Fundraising in 2019: a year of extremes

Fundraising in 2019: a Year of Extremes

Europe experienced a healthy market for raising capital this year, say experts. Global influences ensured that allocations to real estate as an asset class continued to grow. But within that narrative, there were also some reality checks for fund managers.

Zeynep Fetvaci, head of Europe at JLL’s Funds Advisory group, told PropertyEU in September that although 2019 felt like a record fundraising year in some respects, it also felt like a ‘story of extremes’.

As much as 60% of the capital raised in the first half of the year went to the 10 largest funds. This exacerbated the competition for middle-market funds, she explained. ‘While we believe that the total amount of capital raised will remain robust, we think there has been a material drop in the number of funds getting to their targets; probably 25% fewer than in the prior year,’ she said.
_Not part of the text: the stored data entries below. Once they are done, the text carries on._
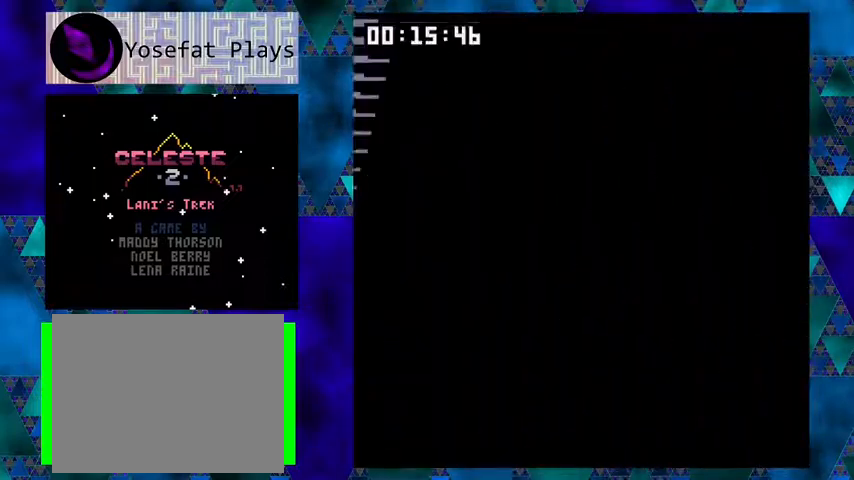
{"buttons": ["DPAD_RIGHT"], "left_stick": "center", "events": [[433, "DPAD_RIGHT", "down"]]}
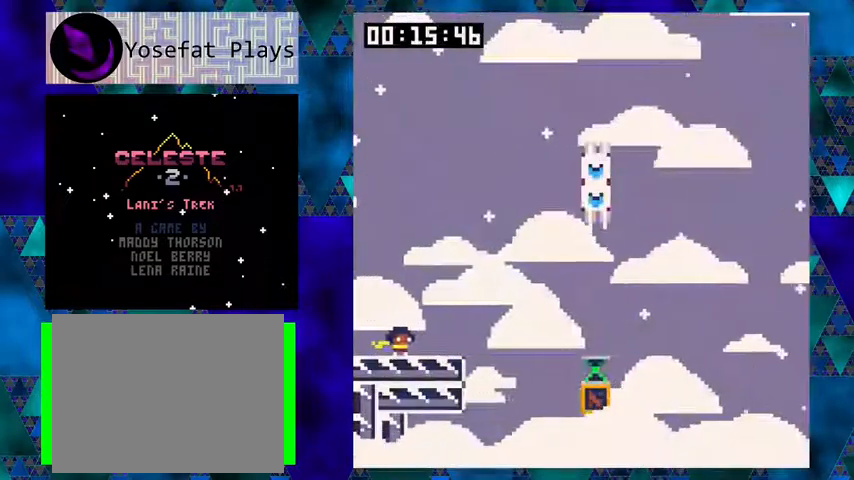
{"buttons": ["DPAD_RIGHT"], "left_stick": "center", "events": [[233, "B", "down"], [433, "B", "up"]]}
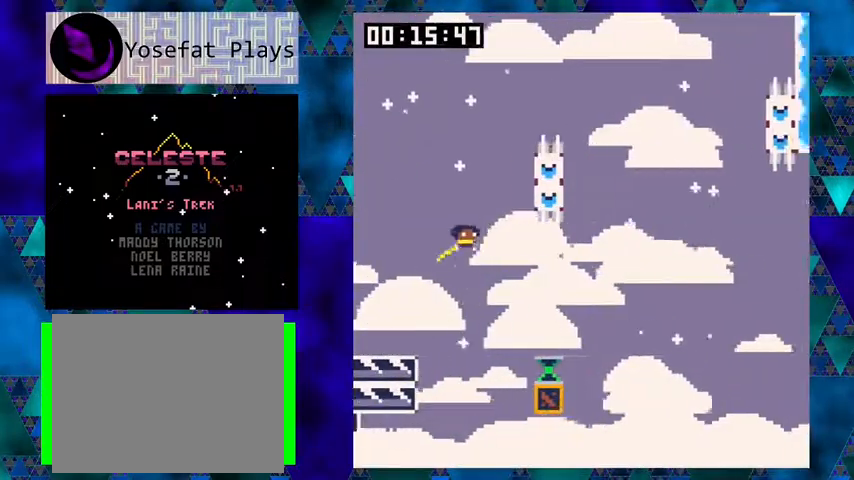
{"buttons": ["B", "DPAD_RIGHT"], "left_stick": "center", "events": [[400, "B", "down"]]}
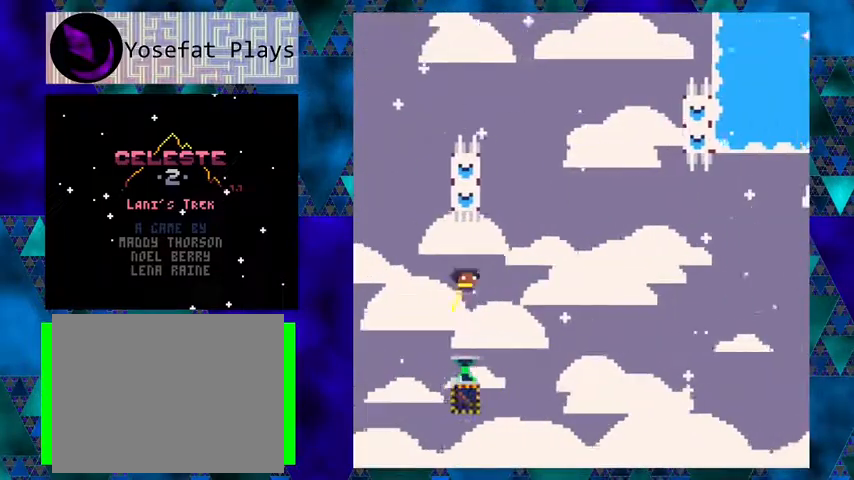
{"buttons": ["Y", "DPAD_LEFT"], "left_stick": "center", "events": [[133, "B", "up"], [233, "DPAD_LEFT", "down"], [233, "DPAD_RIGHT", "up"], [300, "Y", "down"]]}
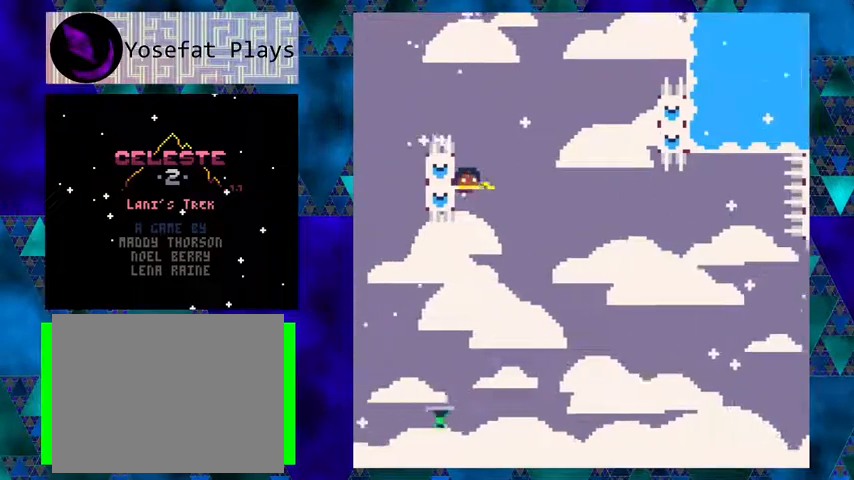
{"buttons": ["DPAD_UP", "DPAD_RIGHT"], "left_stick": "center", "events": [[200, "DPAD_LEFT", "up"], [300, "B", "down"], [300, "DPAD_RIGHT", "down"], [333, "DPAD_UP", "down"], [467, "B", "up"], [467, "Y", "up"]]}
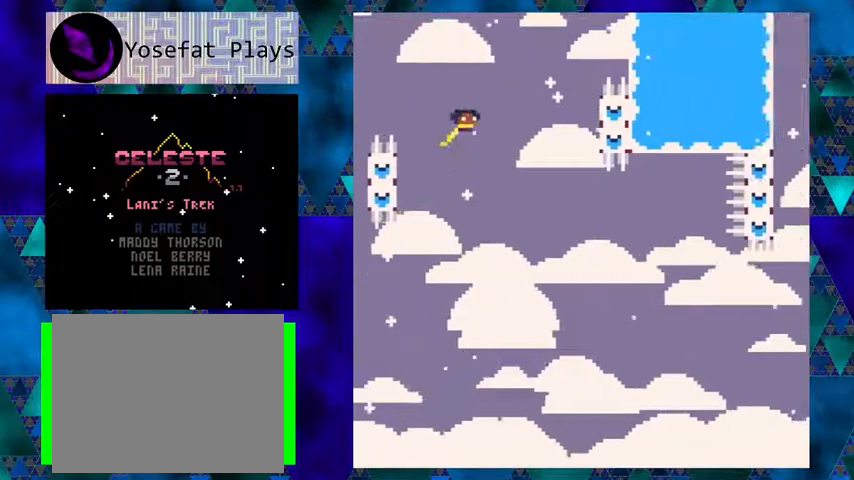
{"buttons": ["Y", "DPAD_RIGHT"], "left_stick": "center", "events": [[33, "DPAD_UP", "up"], [333, "Y", "down"]]}
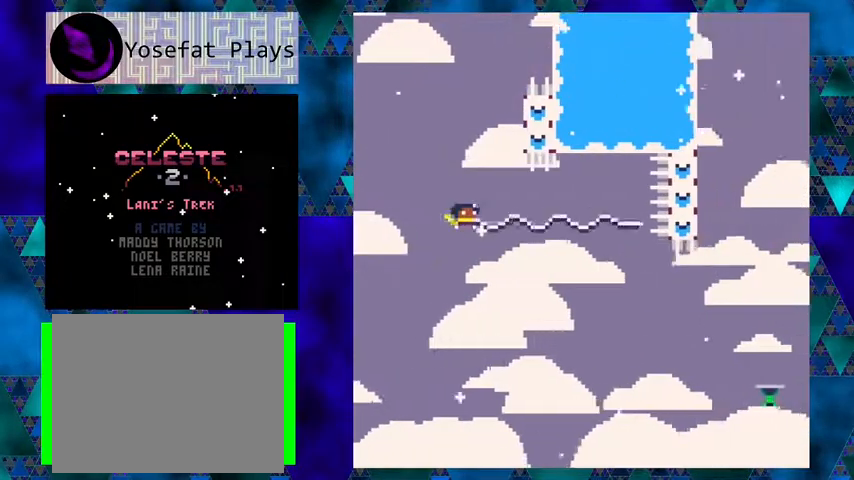
{"buttons": ["DPAD_RIGHT"], "left_stick": "center", "events": [[233, "Y", "up"]]}
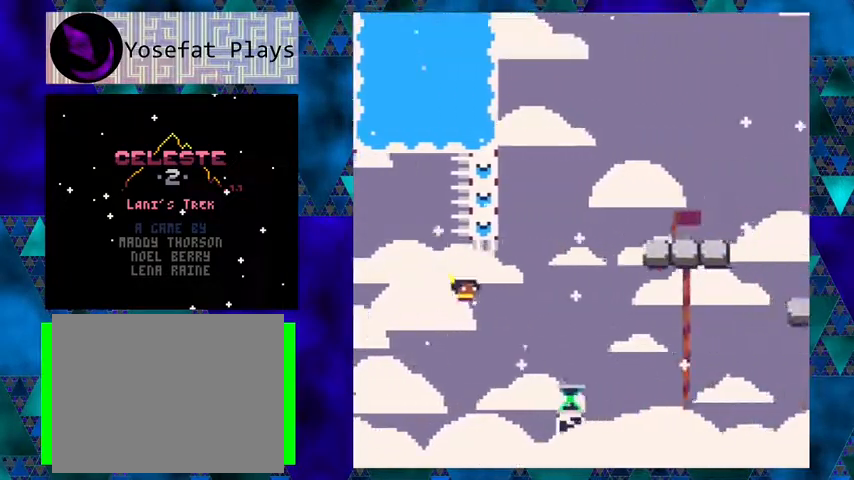
{"buttons": ["B"], "left_stick": "center", "events": [[267, "B", "down"], [433, "DPAD_RIGHT", "up"]]}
‘The average time in market is increasing once again and according to our most recent estimates more than 50% of funds are not reaching a first close within a calendar year,’ she added. ‘We see a Darwinian survival of the fittest in the middle market which is driving consolidation, a desire to recap to maintain AUMs and a drive to find new ways to support platforms via JVs and SMAs.’

Data provider Preqin analysed funds being raised in all parts of the world and believes around 21% are reaching their target, and 45% are surpassing them. Firms are missing targets in 34% of cases, however. Also, it takes between seven and 24 months to complete a fundraise in most cases, said Preqin.
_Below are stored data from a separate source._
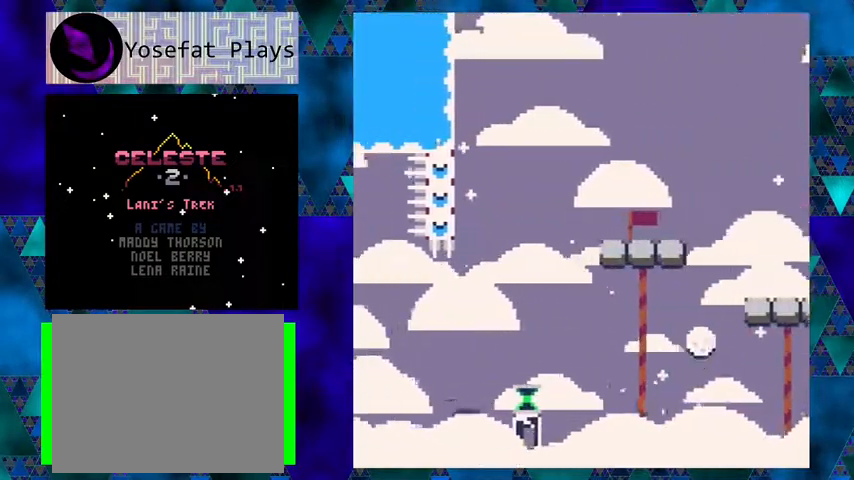
{"buttons": [], "left_stick": "center", "events": [[133, "B", "up"]]}
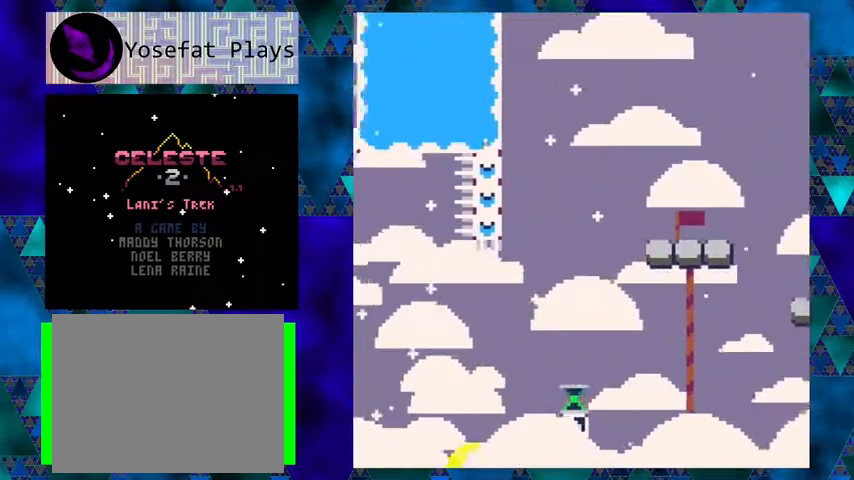
{"buttons": [], "left_stick": "center", "events": []}
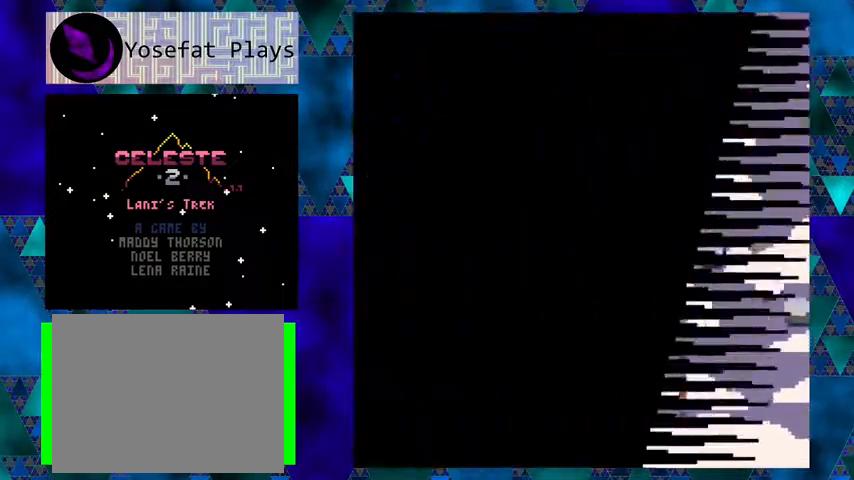
{"buttons": [], "left_stick": "center", "events": []}
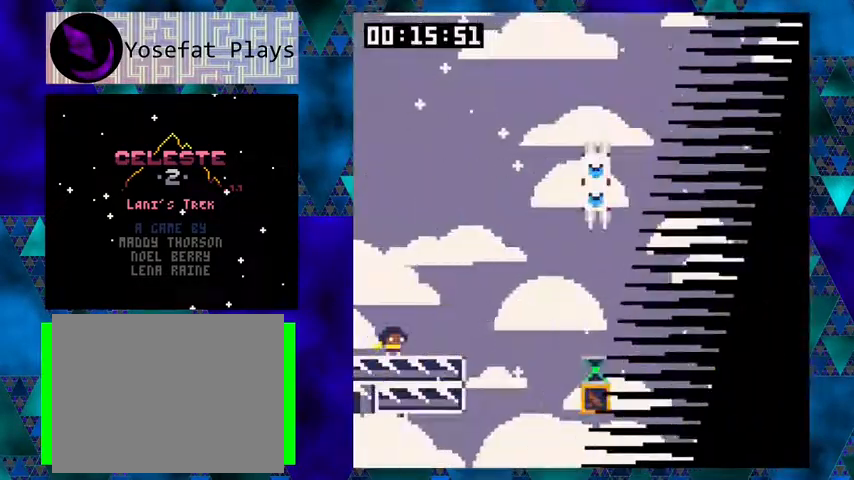
{"buttons": ["B", "DPAD_RIGHT"], "left_stick": "center", "events": [[167, "DPAD_RIGHT", "down"], [467, "B", "down"]]}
PropertyEU’s proprietary tracker features firms that are in all the various stages of the capital raising cycle. Cale Street leads our top 10 league, but all eyes are still on The Blackstone Group, whose Blackstone Real Estate Partners Europe VI fund could easily take top spot if it closes before the end of December. That fund is expected to reach around €9.6 bn of equity.

When it does finally get completed, it would become the largest closed-end real estate fund to have been raised specifically for European property. Earlier in the year, Blackstone broke the record for the largest-ever global real estate fund raised, clocking up $20.5 bn (€18.6 bn) of commitments to Blackstone Real Estate Partners IX. This is an extreme example of how investors’ equity is gravitating to fewer managers.

Brexit impact
The beginning of the year introduced an interesting dynamic. The UK was due to leave Europe on 29 March. In anticipation of that, some real estate firms believed there could be blood in the water. Therefore, some lined up to launch UK distressed property funds. However, those were put on ice when Europe agreed to extend the UK’s exit until 31 October.
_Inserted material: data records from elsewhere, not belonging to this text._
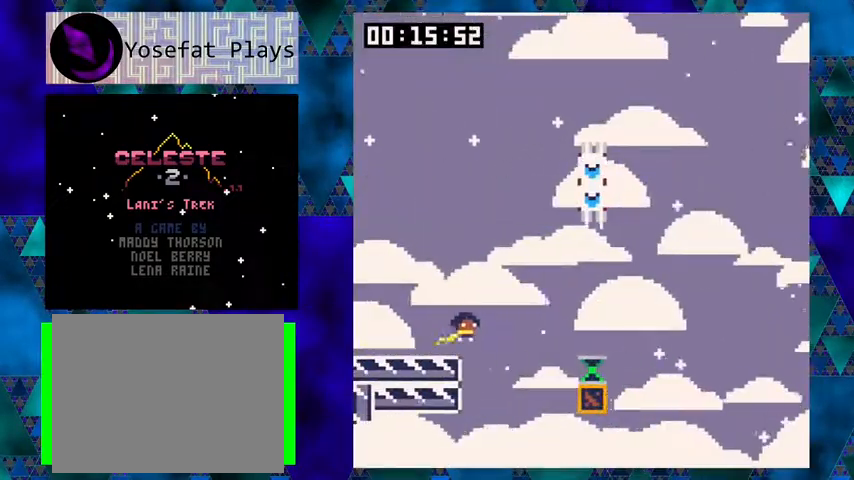
{"buttons": ["DPAD_RIGHT"], "left_stick": "center", "events": [[267, "B", "up"]]}
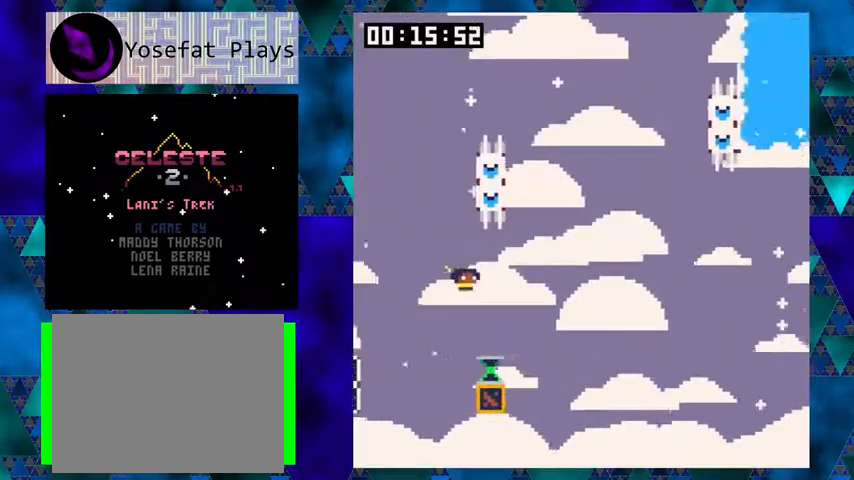
{"buttons": ["DPAD_LEFT"], "left_stick": "center", "events": [[167, "B", "down"], [467, "B", "up"], [500, "DPAD_LEFT", "down"], [500, "DPAD_RIGHT", "up"]]}
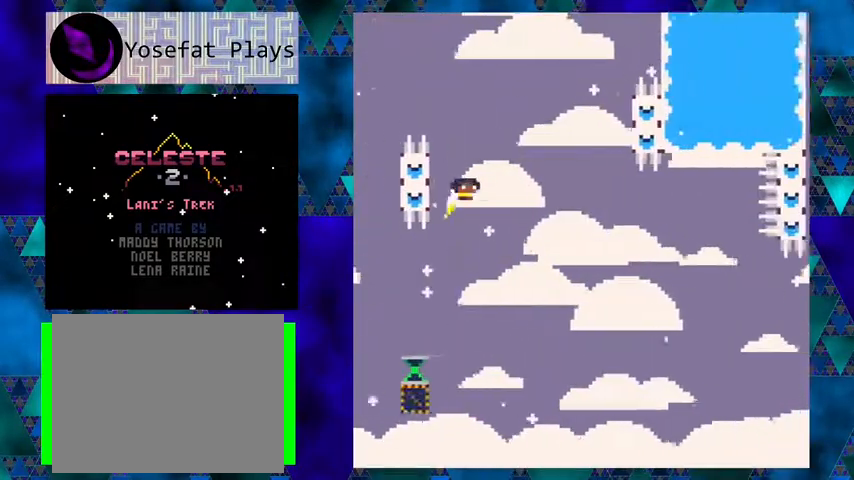
{"buttons": ["Y"], "left_stick": "center", "events": [[100, "Y", "down"], [467, "DPAD_LEFT", "up"]]}
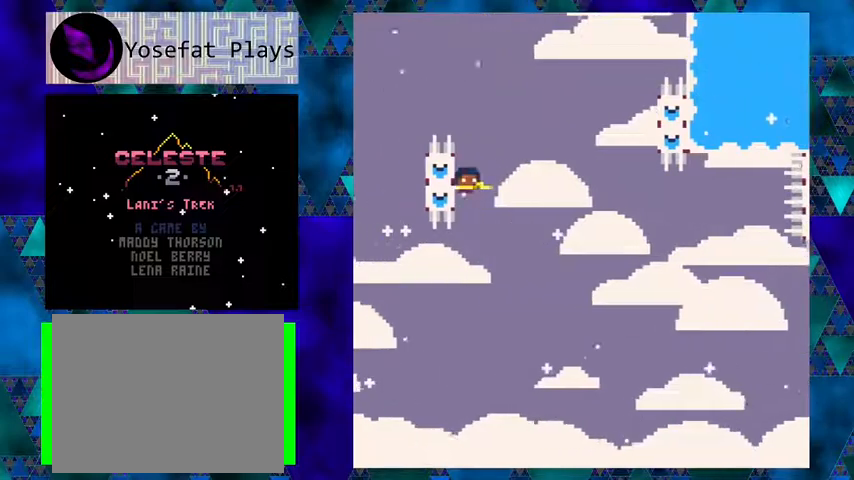
{"buttons": ["DPAD_RIGHT"], "left_stick": "center", "events": [[100, "B", "down"], [133, "DPAD_RIGHT", "down"], [167, "DPAD_UP", "down"], [233, "B", "up"], [233, "Y", "up"], [300, "DPAD_UP", "up"]]}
Oliver Fochler, managing partner and CEO of advisory firm, Stone Mountain Capital, saw another effect too. ‘Normally, the UK would be the most interesting part of a pan-Europe fund, but it is now very challenging to get LPs aligned with the idea of having a UK and continental European property product,’ he said. ‘For one thing, they are concerned with hedging costs linked with the volatile UK currency and Brexit situation.’